A total of 4225 individuals met the inclusion criteria; the mean (standard deviation) age was 27.0 (5.6) years. Of these, 754 (17.8%) developed metabolic syndrome. The area under the receiver operating characteristic curve of the random forest model was 0.878 (95% confidence interval, 0.846-0.909), which was higher than the 0.850 of the lasso model (95% confidence interval, 0.811-0.888; P<.001). Therefore, random forest models using fewer variables were developed. The random forest model with the top 3 variables (high-density lipoprotein, insulin, and high-sensitivity C-reactive protein) was chosen as the final model because it had the area under the receiver operating characteristic curve of 0.867 (95% confidence interval, 0.839-0.895), which was not inferior to the original model (P=.08). The area under the receiver operating characteristic curve of the final model in the test set was 0.847 (95% confidence interval, 0.821-0.873). An online application of the final model was developed (https://kawakita.shinyapps.io/metabolic/).

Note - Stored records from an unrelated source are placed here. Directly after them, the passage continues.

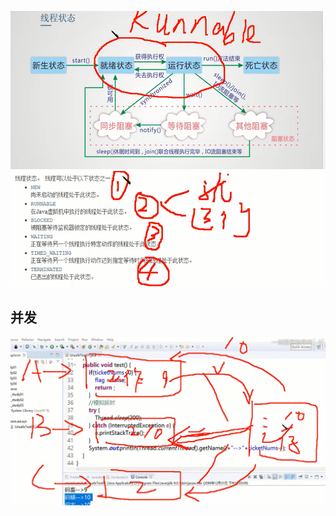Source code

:
![](.readme_images/20cca5c4.png)
![](.readme_images/3db9d210.png)


## 并发
![](.readme_images/94cc9e75.png)

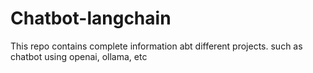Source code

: # Chatbot-langchain
This repo contains complete information abt different projects. such as chatbot using openai, ollama, etc
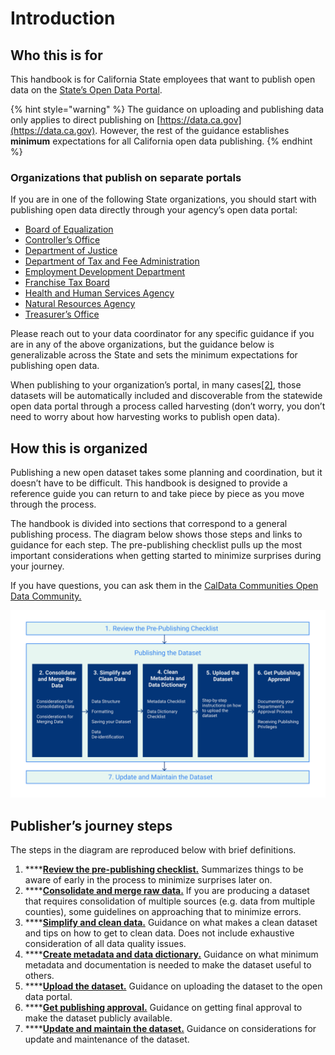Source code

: # Introduction

## Who this is for

This handbook is for California State employees that want to publish open data on the [State’s Open Data Portal](https://data.ca.gov). 

{% hint style="warning" %}
The guidance on uploading and publishing data only applies to direct publishing on [https://data.ca.gov](https://data.ca.gov). However, the rest of the guidance establishes **minimum** expectations for all California open data publishing.
{% endhint %}





### Organizations that publish on separate portals

If you are in one of the following State organizations, you should start with publishing open data directly through your agency’s open data portal:

* [Board of Equalization](https://www.boe.ca.gov/dataportal/)
* [Controller’s Office](https://bythenumbers.sco.ca.gov/browse)
* [Department of Justice](https://openjustice.doj.ca.gov/data)
* [Department of Tax and Fee Administration](https://www.cdtfa.ca.gov/DataPortal/index.htm)
* [Employment Development Department](https://data.edd.ca.gov/)
* [Franchise Tax Board](https://data.ftb.ca.gov/)
* [Health and Human Services Agency](https://data.chhs.ca.gov/)
* [Natural Resources Agency](https://data.cnra.ca.gov/)
* [Treasurer’s Office](https://debtwatch.treasurer.ca.gov/)

Please reach out to your data coordinator for any specific guidance if you are in any of the above organizations, but the guidance below is generalizable across the State and sets the minimum expectations for publishing open data.

When publishing to your organization’s portal, in many cases[\[2\]](), those datasets will be automatically included and discoverable from the statewide open data portal through a process called harvesting \(don’t worry, you don’t need to worry about how harvesting works to publish open data\).

## How this is organized

Publishing a new open dataset takes some planning and coordination, but it doesn’t have to be difficult. This handbook is designed to provide a reference guide you can return to and take piece by piece as you move through the process.

The handbook is divided into sections that correspond to a general publishing process. The diagram below shows those steps and links to guidance for each step. The pre-publishing checklist pulls up the most important considerations when getting started to minimize surprises during your journey.

If you have questions, you can ask them in the [CalData Communities Open Data Community.](https://teams.microsoft.com/l/channel/19%3a037b34f454d94a9fa7f6aa964c052af4%40thread.tacv2/Open%2520Data?groupId=0f45987a-e632-4e93-be66-ebfd6079e926&tenantId=68a88534-151d-4e79-8046-09be7890656c)

![](.gitbook/assets/0.png)

## Publisher’s journey steps

The steps in the diagram are reproduced below with brief definitions.

1. \*\*\*\*[**Review the pre-publishing checklist.**](review-the-pre-publishing-checklist.md) Summarizes things to be aware of early in the process to minimize surprises later on.
2. \*\*\*\*[**Consolidate and merge raw data.**](consolidate-and-merge-raw-data.md) If you are producing a dataset that requires consolidation of multiple sources \(e.g. data from multiple counties\), some guidelines on approaching that to minimize errors.
3. \*\*\*\*[**Simplify and clean data.**](simplify-and-clean-data.md) Guidance on what makes a clean dataset and tips on how to get to clean data. Does not include exhaustive consideration of all data quality issues.
4. \*\*\*\*[**Create metadata and data dictionary.**](create-metadata-and-data-dictionary.md) Guidance on what minimum metadata and documentation is needed to make the dataset useful to others.
5. \*\*\*\*[**Upload the dataset.**](upload-the-dataset.md) Guidance on uploading the dataset to the open data portal.
6. \*\*\*\*[**Get publishing approval.**](get-publishing-approval.md) Guidance on getting final approval to make the dataset publicly available.
7. \*\*\*\*[**Update and maintain the dataset.**](update-and-maintain-the-dataset.md) Guidance on considerations for update and maintenance of the dataset.

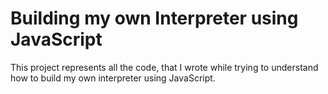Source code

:Building my own Interpreter using JavaScript
=============================================

This project represents all the code, that I wrote while trying to understand how to build my own interpreter using JavaScript.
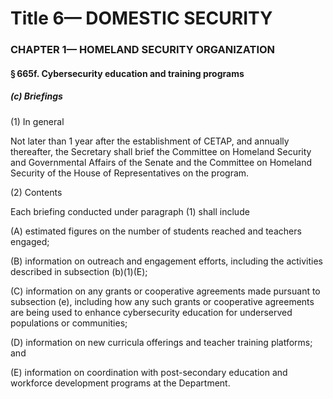 
# Title 6— DOMESTIC SECURITY
### CHAPTER 1— HOMELAND SECURITY ORGANIZATION
#### § 665f. Cybersecurity education and training programs
##### (c) Briefings

(1) In general

Not later than 1 year after the establishment of CETAP, and annually thereafter, the Secretary shall brief the Committee on Homeland Security and Governmental Affairs of the Senate and the Committee on Homeland Security of the House of Representatives on the program.

(2) Contents

Each briefing conducted under paragraph (1) shall include

(A) estimated figures on the number of students reached and teachers engaged;

(B) information on outreach and engagement efforts, including the activities described in subsection (b)(1)(E);

(C) information on any grants or cooperative agreements made pursuant to subsection (e), including how any such grants or cooperative agreements are being used to enhance cybersecurity education for underserved populations or communities;

(D) information on new curricula offerings and teacher training platforms; and

(E) information on coordination with post-secondary education and workforce development programs at the Department.
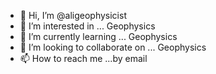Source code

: - 👋 Hi, I’m @aligeophysicist
- 👀 I’m interested in ... Geophysics
- 🌱 I’m currently learning ... Geophysics
- 💞️ I’m looking to collaborate on ... Geophysics
- 📫 How to reach me ...by email

<!---
aligeophysicist/aligeophysicist is a ✨ special ✨ repository because its `README.md` (this file) appears on your GitHub profile.
You can click the Preview link to take a look at your changes.
--->
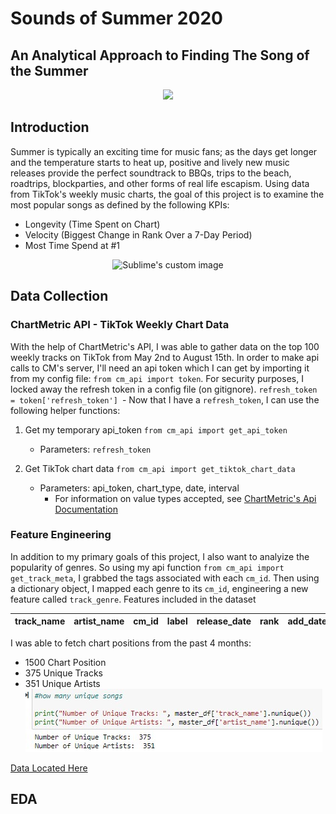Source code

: # Sounds of Summer 2020
## An Analytical Approach to Finding The Song of the Summer
<p align="center">
<img src="https://media.giphy.com/media/TKqXCyRwqf0DC/source.gif">
</p>

## Introduction

Summer is typically an exciting time for music fans; as the days get longer and the temperature 
starts to heat up, positive and lively new music releases provide the perfect soundtrack 
to BBQs, trips to the beach, roadtrips, blockparties, and other forms of real life escapism.
Using data from TikTok's weekly music charts, the goal of this project is to examine the most
popular songs as defined by the following KPIs:
- Longevity (Time Spent on Chart)
- Velocity (Biggest Change in Rank Over a 7-Day Period)
- Most Time Spend at #1

<p align="center">
<img src="https://media.giphy.com/media/1uBL7nzh9mxXO/source.gif" alt="Sublime's custom image"/>
</p>

## Data Collection
### ChartMetric API - TikTok Weekly Chart Data
With the help of ChartMetric's API, I was able to gather data on the top 100 weekly tracks on TikTok 
from May 2nd to August 15th.
In order to make api calls to CM's server, I'll need an api token 
which I can get by importing it from my config file: 
        `from cm_api import token`.
For security purposes, I locked away the refresh token in a config file (on gitignore).
        `refresh_token = token['refresh_token'] `-
Now that I have a `refresh_token`, I can use the following helper functions:
1. Get my temporary api_token `from cm_api import get_api_token`
    - Parameters: `refresh_token`

2. Get TikTok chart data `from cm_api import get_tiktok_chart_data`
    - Parameters: api_token, chart_type, date, interval
        - For information on value types accepted, see [ChartMetric's Api Documentation](https://api.chartmetric.com/apidoc/#api-Charts-GetTiktokTracksChart)
### Feature Engineering
In addition to my primary goals of this project, I also want to analyize the popularity of genres. 
So using my api function `from cm_api import get_track_meta`, I grabbed the tags associated with each `cm_id`. 
Then using a dictionary object, I mapped each genre to its `cm_id`, engineering a new feature called `track_genre`.
Features included in the dataset

track_name | artist_name | cm_id| label | release_date | rank | add_date | velocity | peak_rank | peak_date | time_on_chart | track_genre
-----------|-------------|------|-------|--------------|------|----------|----------|-----------|-----------|---------------|------------




I was able to fetch chart positions from the past 4 months:
- 1500 Chart Position
- 375 Unique Tracks
- 351 Unique Artists
![](/images/numberofsongsartists.png)

[Data Located Here](https://github.com/jacksonbull87/Roses-Explosion/tree/master/datasets)
<!-- ### ChartMetric API - Spotify Popularity Metrics
`from cm_api import get_fan_metrics`
- Parameters: `api_token`, cm_artist_id, data_source, begin_date, stat_metric
    - For information on value types accepted, see [ChartMetric's Api Documentation](https://api.chartmetric.com/apidoc/#api-Artist-GetArtistorStat)

[Data Located Here](https://github.com/jacksonbull87/Roses-Explosion/tree/master/datasets) -->
## EDA


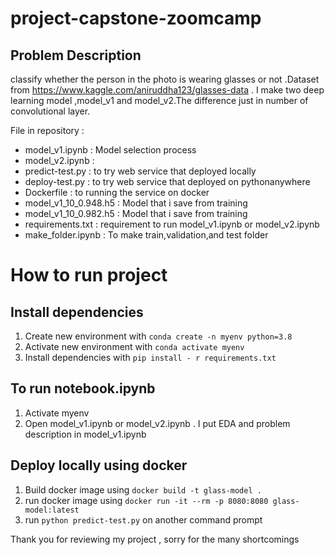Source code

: # project-capstone-zoomcamp

## Problem Description

classify whether the person in the photo is wearing glasses or not .Dataset from https://www.kaggle.com/aniruddha123/glasses-data . I make two deep learning model ,model_v1 and model_v2.The difference just in number of convolutional layer. 

File in repository :
* model_v1.ipynb : Model selection process
* model_v2.ipynb : 
* predict-test.py : to try web service that deployed locally
* deploy-test.py  : to try web service that deployed on pythonanywhere
* Dockerfile : to running the service on docker
* model_v1_10_0.948.h5 : Model that i save from training
* model_v1_10_0.982.h5 : Model that i save from training
* requirements.txt : requirement to run model_v1.ipynb or model_v2.ipynb
* make_folder.ipynb : To make train,validation,and test folder

# How to run project

## Install dependencies
1. Create new environment with `conda create -n myenv python=3.8`
2. Activate new environment with `conda activate myenv`
3. Install dependencies with `pip install - r requirements.txt`

## To run notebook.ipynb
1. Activate myenv
2. Open model_v1.ipynb or model_v2.ipynb . I put EDA and problem description in model_v1.ipynb


## Deploy locally using docker
1. Build docker image using `docker build -t glass-model .`
2. run docker image using `docker run -it --rm -p 8080:8080 glass-model:latest`
3. run `python predict-test.py` on another command prompt 

Thank you for reviewing my project , sorry for the many shortcomings

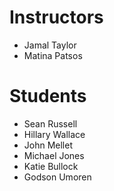# Instructors

- Jamal Taylor
- Matina Patsos

# Students

- Sean Russell
- Hillary Wallace
- John Mellet
- Michael Jones
- Katie Bullock
- Godson Umoren
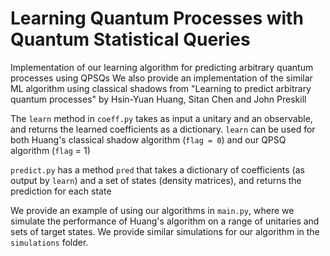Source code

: # Learning Quantum Processes with Quantum Statistical Queries
Implementation of our learning algorithm for predicting arbitrary quantum processes using QPSQs
We also provide an implementation of the similar ML algorithm using classical shadows from "Learning to predict arbitrary quantum processes" by Hsin-Yuan Huang, Sitan Chen and John Preskill

The `learn` method in `coeff.py` takes as input a unitary and an observable, and returns the learned coefficients as a dictionary. `learn` can be used for both Huang's classical shadow algorithm (`flag = 0`) and our QPSQ algorithm (`flag` = 1)

`predict.py` has a method `pred` that takes a dictionary of coefficients (as output by `learn`) and a set of states (density matrices), and returns the prediction for each state

We provide an example of using our algorithms in `main.py`, where we simulate the performance of Huang's algorithm on a range of unitaries and sets of target states. We provide similar simulations for our algorithm in the `simulations` folder.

We developed a model that can accurately predict the development of metabolic syndrome in 2 to 7 years after delivery.
代谢综合征在美国的患病率正在迅速上升。我们假设使用怀孕期间获得的数据可以准确预测代谢综合征的未来发展。
本研究旨在开发使用未生育孕妇中确定的因素预测代谢综合征发展的机器学习模型。
这是一项前瞻性队列研究(未生育孕妇结局研究:监测孕妇心脏健康研究[nuMoM2b-HHS])的二次分析。数据收集于 2010 年 10 月至 2020 年 10 月,分析于 2023 年 7 月至 2023 年 10 月进行。参与者在首次分娩后 2 至 7 年内进行了面对面访问。主要结局是代谢综合征,根据国家胆固醇教育计划成人治疗小组 III 标准定义,在分娩后 2 至 7 年内进行测量。评估了 127 个在怀孕期间获得的变量。数据集被随机分为训练集(70%)和测试集(30%)。我们使用怀孕期间获得的变量开发了随机森林模型和套索回归模型。我们比较了两个模型的接收者操作特征曲线下的面积。使用接收者操作特征曲线下面积较好的模型,我们基于 SHAP(Shapley 可加解释)值开发了包含较少变量的模型,并将其与原始模型进行了比较。最终选择的模型将具有较少的变量和非劣效的接收者操作特征曲线下面积。
共有 4225 人符合纳入标准;平均(标准差)年龄为 27.0(5.6)岁。其中,754 人(17.8%)发生代谢综合征。随机森林模型的接收者操作特征曲线下面积为 0.878(95%置信区间,0.846-0.909),高于套索模型的 0.850(95%置信区间,0.811-0.888;P<.001)。因此,开发了使用较少变量的随机森林模型。选择具有前 3 个变量(高密度脂蛋白、胰岛素和高敏 C 反应蛋白)的随机森林模型作为最终模型,因为它的接收者操作特征曲线下面积为 0.867(95%置信区间,0.839-0.895),与原始模型相当(P=.08)。最终模型在测试集中的接收者操作特征曲线下面积为 0.847(95%置信区间,0.821-0.873)。开发了最终模型的在线应用程序(https://kawakita.shinyapps.io/metabolic/)。
我们开发了一种能够准确预测产后 2 至 7 年内代谢综合征发展的模型。